Granted not every resident is a taxpayer, so we can try looking at this another way. If we divided this $660-million figure by the number of private dwellings (which is about 879,000 just within the city limits of Montreal), this would come out to a per dwelling cost of about $750 per annum, or about $63 per month.

We could divide this sum a different way that would also help incentivize transit use, such as by dividing the portion of the STM’s operating budget that comes from fares among the approximately two million cars registered in Greater Montreal. A transit tax applied to all cars in the metro region would come out to just $330 per year, or $27.50 per month. If you applied this to just the one million or so cars registered to people who live on the island of Montreal, it would be $660 per year, or $55 per month. With this model, the public could be incentivized to use public transit in two ways, first and foremost because, as a no-charge public service, it would always be the cheapest transport option. Second, the added (though exceedingly modest) usage fee attached to registered vehicles might make some people reconsider their need for a car.

There are obviously some variables that can be changed here. The STM serves people who don’t live in Montreal, as an example, so it would make sense to spread the cost amongst the residents of Laval and Longueuil as well. According to the most recent census, there are about 1.17 million private dwellings in those three communities (and we’ll round up to 1.5 million to include the West Island, which also uses the STM). In this case, the transit tax would come out to $440 per private dwelling per year, or $37 per month.
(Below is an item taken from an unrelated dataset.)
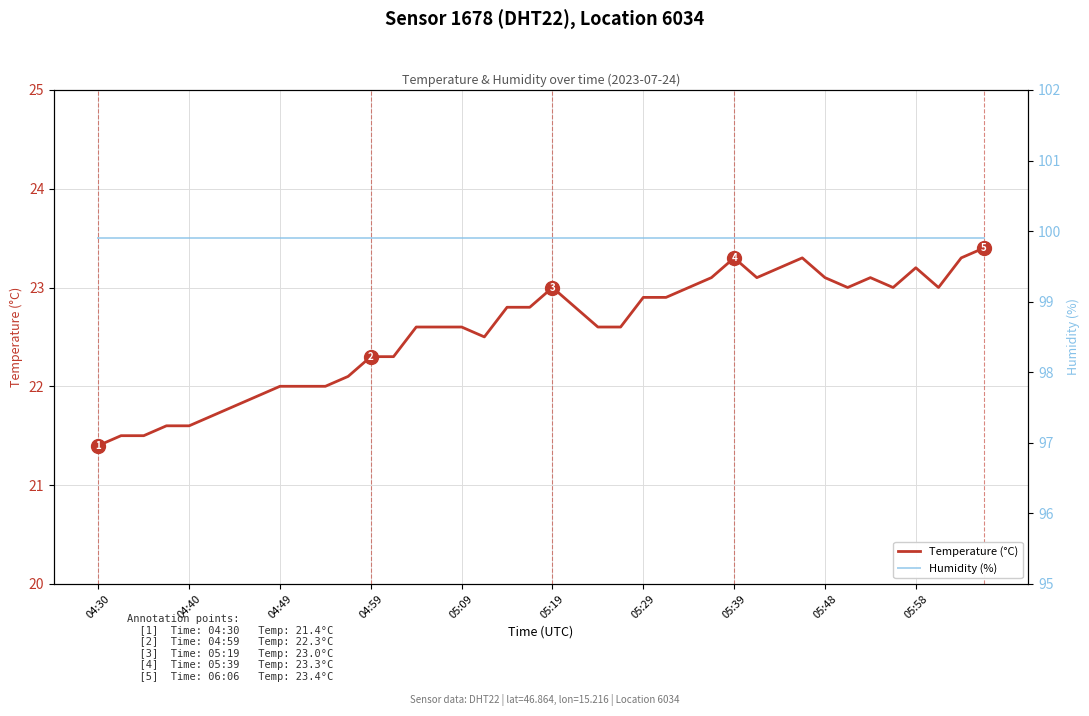

Which category has the highest value across all series?

04:30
Keep in mind that this is only splitting the cost evenly amongst private dwellings, not all property owners (and why not split this cost with commercial properties as well). Nor is the bill split equitably amongst all residents either, something else that would be worth advocating for, since the wealthy typically pay more in taxes anyways.
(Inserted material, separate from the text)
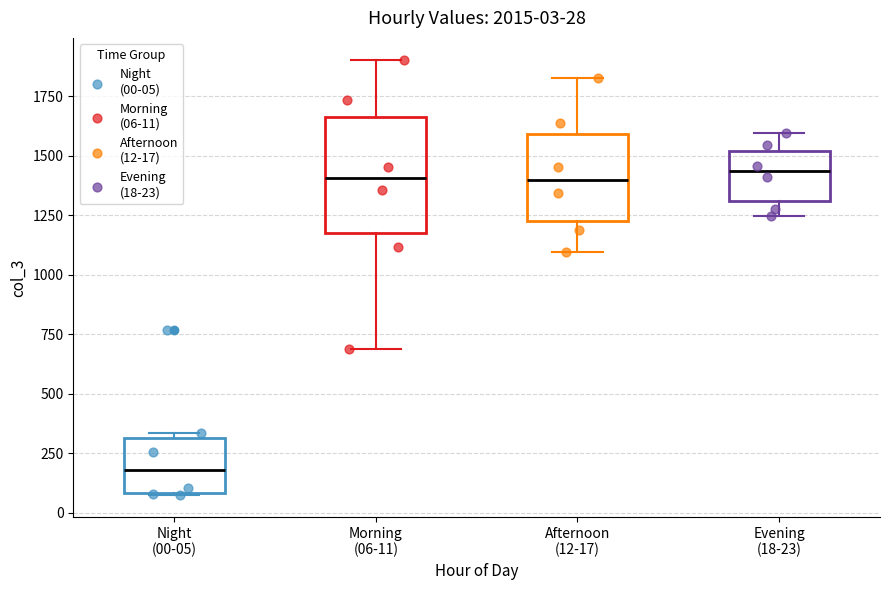

Which box has the lowest median line?

Night (00-05)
The point here isn’t to advocate for any one particular method of dividing up this bill, but simply to show that for a very reasonable price, the portion of the STM’s annual operating budget that comes from fares could be absorbed by the population of Montreal, providing us all with free public transit. All we need is the means to enact such a fee. According to a source, the metropolitan agglomeration council once considered a similar fee to help fund the development of public transit, but as you probably already imagined, the Quebec government prevented this from happening. This is a recurring problem: the government habitually prevents us from acting in our own best interests.

The benefits of no-charge public transit are myriad, not the least of which is that we could get rid of turnstiles and ticket booths and save all the money wasted each and every year on fare evasion related security. Funds spent on security and ticket-taking could be redirected towards expanding service and improving transit accessibility. Moreover, it’s an absolute guarantee that more people would use public transit if it was essentially free to use, and of course it would be a considerable financial relief for the poorest among us. The environmental impact would be considerable as well, and this is what should be motivating us more than any other consideration. Cars are the major contributor to greenhouse gas emissions, and so any effort to get people to stop using them would put a dent in our city’s annual emissions. Not only that, but increased public transit use means a more active and generally healthier population. It also generally means less congestion, which in turn not only further reduces emissions, it makes for a more productive and generally happier population as well.

If Mayor Plante and Projet Montréal have any genuine interest in improving the quality of life for our citizens, and making sure Montreal is a leader in the fight against climate change, no charge public transit is an avenue worthy of serious consideration, not flippant dismissal.